The federal government is looking at all options when it comes to securing affordable energy, Energy Minister Josh Frydenberg insists.
And that includes subsidising new high-efficiency, low-emission coal power plants.
Asked whether the government would like to see the Clean Energy Finance Corportation give such projects taxpayer support to get them off the ground, Mr Frydenberg said it would look at all options.
“But I do point out it’s called the Clean Energy Finance Corporation not the Renewable Energy Finance Corporation,” he told ABC radio on Thursday from South Australia.
“That’s an important distinction.”
Coal continues to play an important role in securing baseload power, Mr Frydenberg said, citing Japan’s 90 high-efficiency, low-emissions power plants and plans to build another 45.

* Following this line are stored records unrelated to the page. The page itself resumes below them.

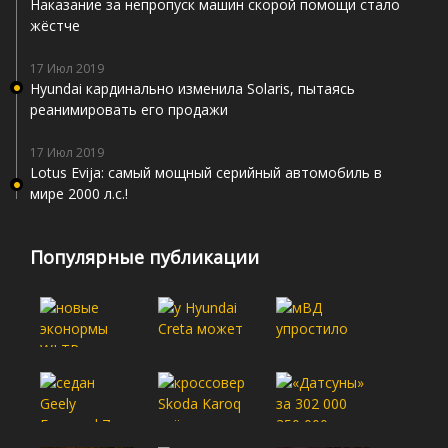
Наказание за непропуск машин скорой помощи стало
жёстче
17 Июл 2019
Hyundai кардинально изменила Solaris, пытаясь
реанимировать его продажи
17 Июл 2019
Lotus Evija: самый мощный серийный автомобиль в
мире 2000 л.с.!
Популярные публикации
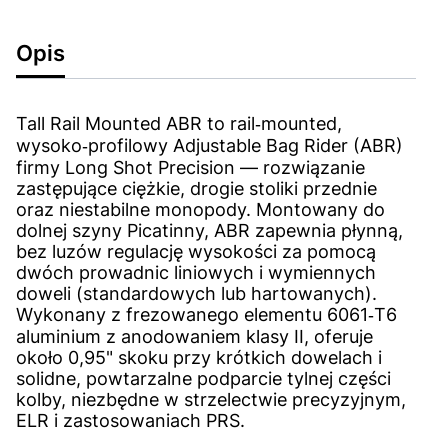
Opis
Tall Rail Mounted ABR to rail‑mounted,
wysoko‑profilowy Adjustable Bag Rider (ABR)
firmy Long Shot Precision — rozwiązanie
zastępujące ciężkie, drogie stoliki przednie
oraz niestabilne monopody. Montowany do
dolnej szyny Picatinny, ABR zapewnia płynną,
bez luzów regulację wysokości za pomocą
dwóch prowadnic liniowych i wymiennych
doweli (standardowych lub hartowanych).
Wykonany z frezowanego elementu 6061‑T6
aluminium z anodowaniem klasy II, oferuje
około 0,95" skoku przy krótkich dowelach i
solidne, powtarzalne podparcie tylnej części
kolby, niezbędne w strzelectwie precyzyjnym,
ELR i zastosowaniach PRS.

“They also have an emissions reduction target very similar to Australia’s – around 26 per cent,” he said.
“We should be encouraging as the world’s largest coal exporter, how do we maintain our baseload generation, improve the stability of the system, and coal certainly plays a role in that regard.”
Treasurer Scott Morrison echoed Mr Frydenberg, saying the government would have more to say as the year goes on but coal was an important part of the mix.
“Why would the Labor Party be opposed to lower power prices,” he said.
Deputy Prime Minister Barnaby Joyce believes Australia should build clean coal-fired power stations and consider sinking taxpayer cash into developing technology around lowering emissions.
Australia was a major coal exporter and it was “morally prudent” to be at the forefront of technology around burning the fossil fuel.
It was critical for the country to ensure “poor people can turn the lights on” as efficiently as possible, he said.
“The best way to do that is to build the plants and actually investigate how you can make that as efficient as possible,” he said.
Mr Joyce said he would have no problem spending government money on the developments.
His comments came after Prime Minister Malcolm Turnbull pledged to make electricity prices and energy security defining issues this year.
Mr Turnbull said energy policy was not an abstract issue because higher electricity bills hurt household budgets.
Mr Turnbull has pledged to keep the 23 per cent renewable energy target intact, noting it was reviewed and cut from 27 per cent under Tony Abbott.
On Wednesday, he revealed the CEFC and the Australian Renewable Energy Agency will now prioritise funding for large-scale storage and other flexible capacity projects, including pumped hydro.
Chief Scientist Alan Finkel will also provide advice on the role they can play in stabilising the electricity grid.
Mr Turnbull said it was an indictment on state governments that they had been pushing more renewable energy into their grids without thinking about how to back up variable sources such as wind.
The prime minister called on all governments to co-operate on achieving the trifecta of affordable, reliable and secure electricity.
Labor wants the RET lifted to 50 per cent by 2030, which Mr Turnbull dismissed as a mindless rush into renewables.